LO QUE SE PIDE =>
Según el fragmento sobre el retorno de Jesucristo, ¿en cuántas partes será ese retorno?

FRAGMENTO PROPORCIONADO =>
+===+
Dicen que los ríos, cuanto más largos, mayor su tamaño e importancia. Así también es con los acontecimientos en la historia de este mundo. Con cada año que pasa son más interesantes. Todo conduce a un final. Las cosas toman formas nuevas y extrañas. Muchos presienten que eventos significativos están a punto de suceder.
¿Por qué es esto? Creemos que es porque el suceso más grande de toda la historia se aproxima – es el retorno del Señor Jesucristo a este mundo. Él ha estado aquí antes. Todos hemos oído de Su vida perfecta, sin pecado, llena de amor y bondad – una vida que jamás otro ha vivido ni se ha conocido entre los hombres. También sabmos cómo los hombres le premiaron por ella, cómo le crucificaron, colgándole entre dos criminales. Hemos aprendido, también, como Él salió triunfante en resurrección tres días después, y ascendió de nuevo al cielo de donde había venido.
Pero, antes de ascender, dio testimonio y promesa de Su retorno, que será en dos partes. Primero, el Señor mismo descenderá del cielo en nubes de gloria, para arrebatar a todo creyente verdadero para que esté siempre con Él. Luego, Cristo volverá a la misma tierra, un retorno sin sufrimiento ni humillación como antes, sino en poder, con juicio y gloria, y acompañado de las huestes del cielo.  
Éste es el gran acontecimiento que está a punto de caernos. El mundo continúa siendo Su enemigo aunque Él ha dado más de dos mil años para que se arrepienta de sus pecados contra Él. Han derramado la sangre de Sus siervos, han despreciado a Sus verdaderos seguidores, y han rechazado Sus derechos. Ahora, aun multitudes de los que profesan Su Nombre se le están volviendo traidores – como Judas – besándole por dinero, y como el mundo, exponiéndole a vituperio.
+===+
DATOS REGISTRADOS =>
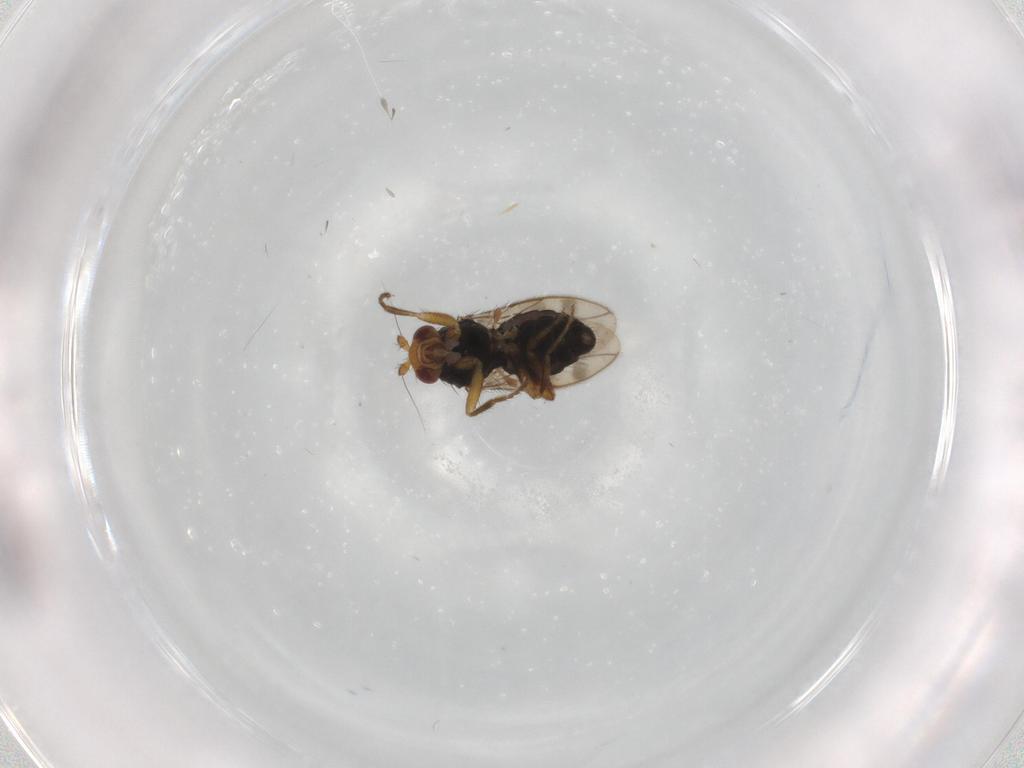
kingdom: Animalia
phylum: Arthropoda
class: Insecta
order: Diptera
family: Sphaeroceridae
+===+
RESPUESTA ESCRITA =>
En dos partes.